New guy... Intoduction and first question on some direction


#1

Hi everyone. I’m new to these forums. I am sysadmin in California and
I’m learning Ruby. I’ve been working on an automated web application
testing using WATIR and I really like this language. Its the first one
I’ve actually contiuned learning after the “hello world” example.

It even made me want to write something on my own outside of work and
here’s the basics of the project… I just don’t even know where to
start. I can’t seem to be searching for the right terms thus I can’t
find modules that would help me out.

– sorry for the lenght of the post –

I want to merge 2 data txt files together.

  • Each file has sections and subsections.
  • Each section and subsection has data that may or may not be on both
    files.
  • The data that is in both files may be slightly different and in this
    case I need it to be “magically merged together” if its within certain
    arbitrary range
  • The data that is in both files that is outside of the range I mention
    above needs to be considered “new” data for the resulting file…
  • I’m not good with reg expressions but I can learn if that is part of
    the solution.

I was going to post 2 samples of the files I want to merge but the post
would have been over 4 pages long! Do you guys think the “needs” I’ve
posted are enough to point me in the right direction?

Record list.
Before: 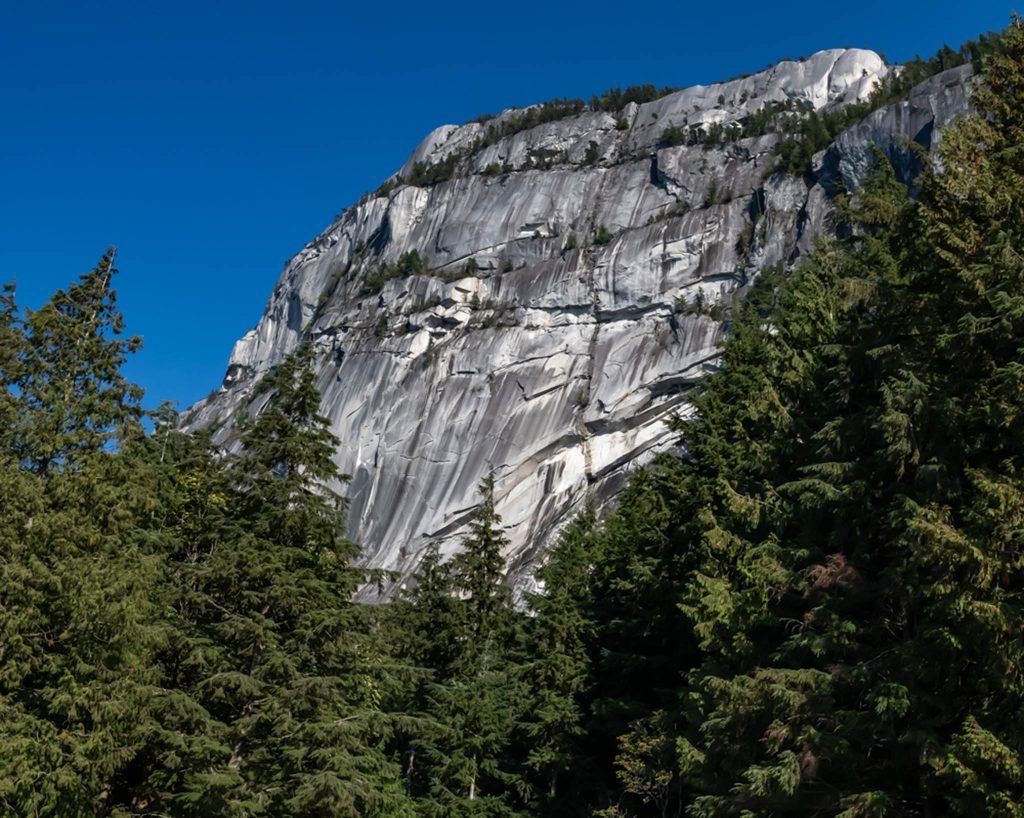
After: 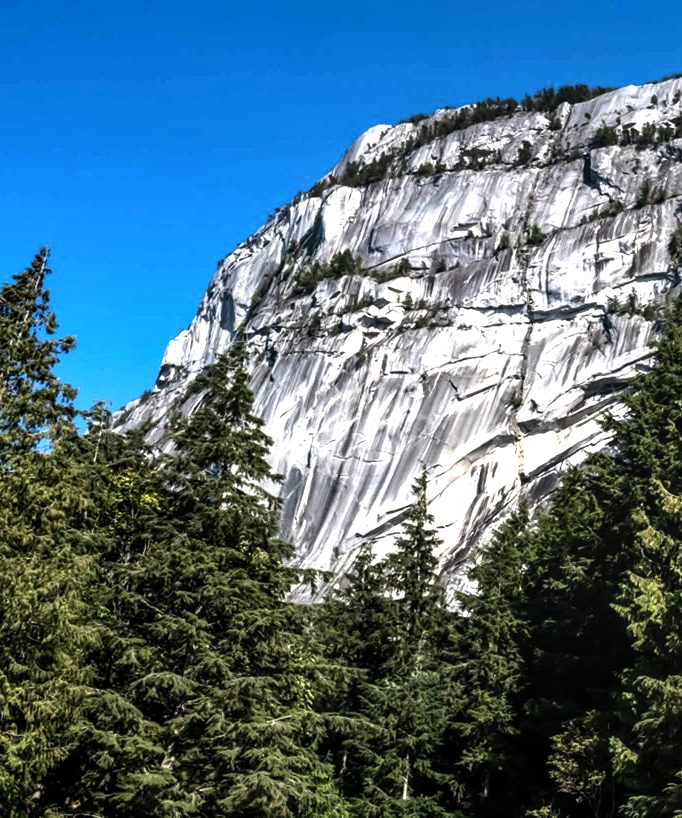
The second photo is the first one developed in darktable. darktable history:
local contrast: on, module defaults
exposure: black level correction 0, exposure 0.5 EV, compensate highlight preservation false
tone equalizer: -8 EV -1.08 EV, -7 EV -1.01 EV, -6 EV -0.867 EV, -5 EV -0.578 EV, -3 EV 0.578 EV, -2 EV 0.867 EV, -1 EV 1.01 EV, +0 EV 1.08 EV, edges refinement/feathering 500, mask exposure compensation -1.57 EV, preserve details no
crop and rotate: left 6.617%, right 26.717%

Problem set.
[1] Answer these questions about the forum post on merging two text files:
(a) In which state does the poster work as a sysadmin?
(b) What tool has the poster been using for automated web application testing?
(c) Why didn't the poster include samples of the two files?
[2] Pick up the forum post on merging two text files in Ruby after its final sentence and keep writing it.

Task responses.
[1]
(a) California.
(b) WATIR.
(c) The post would have been over 4 pages long.

[2]
#2

Oscar G. wrote:

Hi everyone. I’m new to these forums. I am sysadmin in California and
I’m learning Ruby. I’ve been working on an automated web application
testing using WATIR and I really like this language. Its the first one
I’ve actually contiuned learning after the “hello world” example.

That’s great news! Welcom aboard.

files.
post would have been over 4 pages long! Do you guys think the “needs”
I’ve posted are enough to point me in the right direction?

It’s difficult to help out with some hints as we don’t know much yet.
Probably just post as much from those files so we can recognize how
sections and subsections are recognized.

From what I know so far: you might want to have classes Section and
SubSection with obvious meaning. I don’t know whether there’s some kind
of optimization possible with your data but in the worst case you’ll
have
O(n*m) effor to compare all possible pairs of SubSections. Also the
algorithm to decide whether they are close or not might be tricky.

Kind regards

robert

#3

hello,

  1. what should happen if the files have different structure (different
    set of sections/subsections)?

  2. please define “data”, “magically merged together”, “range”.

konstantin


#4

i would write a parser for these files. represent the contents as a set
of hashes/arrays. if you have control over the format of the files, you
might want to make them simpler so that you won’t have to write a real
parser.


#5

akonsu wrote:

hello,

  1. what should happen if the files have different structure (different
    set of sections/subsections)?

  2. please define “data”, “magically merged together”, “range”.

Thanks for the responses guys… Here’s a little more info based on
them.

The sections and subsections and data are defined by {} and [] and
values… for example.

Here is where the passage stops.